- [EXERCISE REQUIREMENTS]
**A)** Extract, word for word, everything from "Casualties and losses" down to "King Louis XIII." in the text on the Siege of Thionville.
**B)** Using the text on the Siege of Thionville, answer:
(i) Between which dates did the siege take place?
(ii) On what date was the Battle of Rocroi won?
(iii) Thionville was a town and stronghold of which duchy in 1643?
**C)** Proceed with the text on the Siege of Thionville (1643), starting after its last sentence.
EXERCISE TEXT section start
Commanders and leaders
- Louis, Grand Condé: Jean de Beck

Strength
- 50,000: 2,800

Casualties and losses
- Unknown: 1,600

= Siege of Thionville (1643) =

The Siege of Thionville, which took place from June 16 to August 8, 1643, during the Franco-Spanish War (1635–1659), pitted the French army of Louis II de Bourbon-Condé, the future Grand Condé, in the service of King Louis XIV of France, against the garrison of Thionville in the service of King Philip IV of Spain. It ended in victory for the French troops.

This episode occurred a few weeks after the historic victory won by Louis II de Bourbon-Condé at the Battle of Rocroi on May 19, five days after the death of King Louis XIII.

==Context==
Thionville was in 1643 a town and stronghold of the Duchy of Luxembourg, a fief of the Holy Roman Empire, but under the control of the Habsburg kings of Spain (descendants of Emperor Charles V), and thus part of what was known as the Spanish Netherlands.

Following the victory at Rocroi, Louis II de Bourbon-Condé (the future "Grand Condé") decided to lay siege to Thionville, the most important fortress on the southern border of the Spanish Netherlands, after requesting (or rather, demanding) and obtaining authorization from the regent government of Anne of Austria and Cardinal Mazarin.
EXERCISE TEXT section end
INFORMATION PROVIDED section start
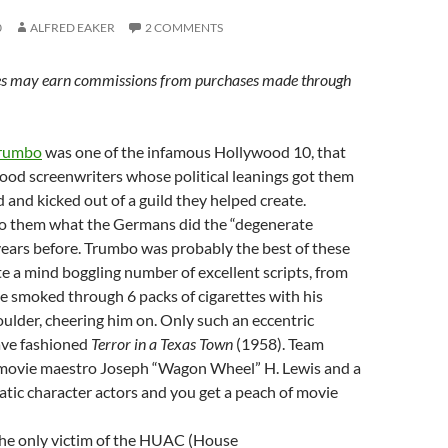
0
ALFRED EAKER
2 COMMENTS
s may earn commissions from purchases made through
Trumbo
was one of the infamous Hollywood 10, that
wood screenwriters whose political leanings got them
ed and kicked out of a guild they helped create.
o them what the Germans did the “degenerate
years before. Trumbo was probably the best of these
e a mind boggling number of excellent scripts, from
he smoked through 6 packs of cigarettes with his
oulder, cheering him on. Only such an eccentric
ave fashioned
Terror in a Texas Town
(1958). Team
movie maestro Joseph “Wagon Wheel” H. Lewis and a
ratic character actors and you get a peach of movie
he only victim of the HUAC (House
INFORMATION PROVIDED section end
INFORMATION PROVIDED section start
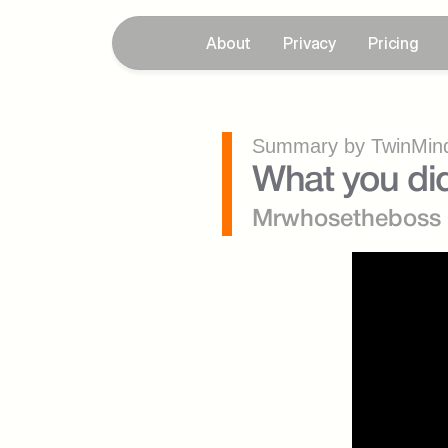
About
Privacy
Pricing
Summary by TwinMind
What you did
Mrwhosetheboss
INFORMATION PROVIDED section end
INFORMATION PROVIDED section start
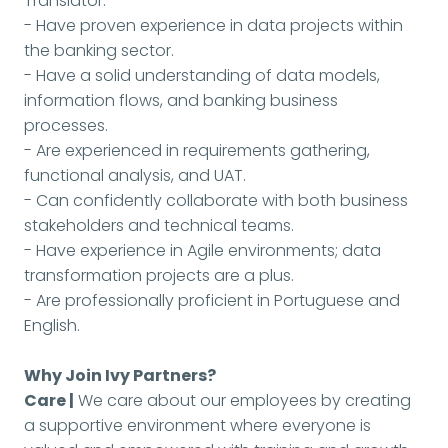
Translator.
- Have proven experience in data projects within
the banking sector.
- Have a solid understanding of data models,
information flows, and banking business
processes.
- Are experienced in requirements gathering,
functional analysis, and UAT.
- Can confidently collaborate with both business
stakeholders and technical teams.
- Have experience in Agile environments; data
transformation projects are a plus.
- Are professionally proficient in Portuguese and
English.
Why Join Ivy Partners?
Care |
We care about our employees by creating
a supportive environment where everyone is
INFORMATION PROVIDED section end
- [TASK ANSWERS]
**A)**
Casualties and losses
- Unknown: 1,600

= Siege of Thionville (1643) =

The Siege of Thionville, which took place from June 16 to August 8, 1643, during the Franco-Spanish War (1635–1659), pitted the French army of Louis II de Bourbon-Condé, the future Grand Condé, in the service of King Louis XIV of France, against the garrison of Thionville in the service of King Philip IV of Spain. It ended in victory for the French troops.

This episode occurred a few weeks after the historic victory won by Louis II de Bourbon-Condé at the Battle of Rocroi on May 19, five days after the death of King Louis XIII.

**B)**
(i) June 16 to August 8, 1643
(ii) May 19
(iii) The Duchy of Luxembourg

**C)**
From Rocroi, Condé ordered the Marquis de Gesvres, who commanded an army corps in Champagne, to advance on the walls of Thionville as quickly as possible. This general arrived there on June 16, and two days later, Condé joined him, by which time the siege had already begun.

The Spanish general Jean de Beck was sent to Thionville and was able to strengthen the garrison before it was completely cut off. He remained near the city throughout the entire siege, but did not have enough men to relieve the city.

==The Siege==

The siege began on June 16.

By July 18, the Picardy, La Marine, and Gramont-Liégeois regiments had captured the Counterscarp. The Besieged defended themselves bravely, repelled two attacks, and even launched a counterattack.

But by early August the main bastions of the town were mined. Condé had the Spaniards informed of their situation, which they had not yet fully grasped. The besieged requested to inspect the miners' work, and Condé agreed. When they saw for themselves that Condé had told the truth and that they had no hope of rescue, they offered their surrender. On August 8, they were granted honorable terms.

At the end of the siege, the garrison of Thionville had been reduced to 1,200 men, representing a loss of 1,600. Furthermore, the governor and the town's mayor had been killed. The surrender, granted by Condé, was signed on August 8 by him and by Sergeant major Dorio, who had become commander after the governor's death.

The French losses are not known, but were also heavy. The Marquis de Gesvres had been killed and Marshal Jean de Gassion was severely injured.

==Aftermath==
The town lay largely in ruins; only a few houses remained undamaged. The garrison of Thionville left the city by noon on August 10, taking their wounded and baggage with them.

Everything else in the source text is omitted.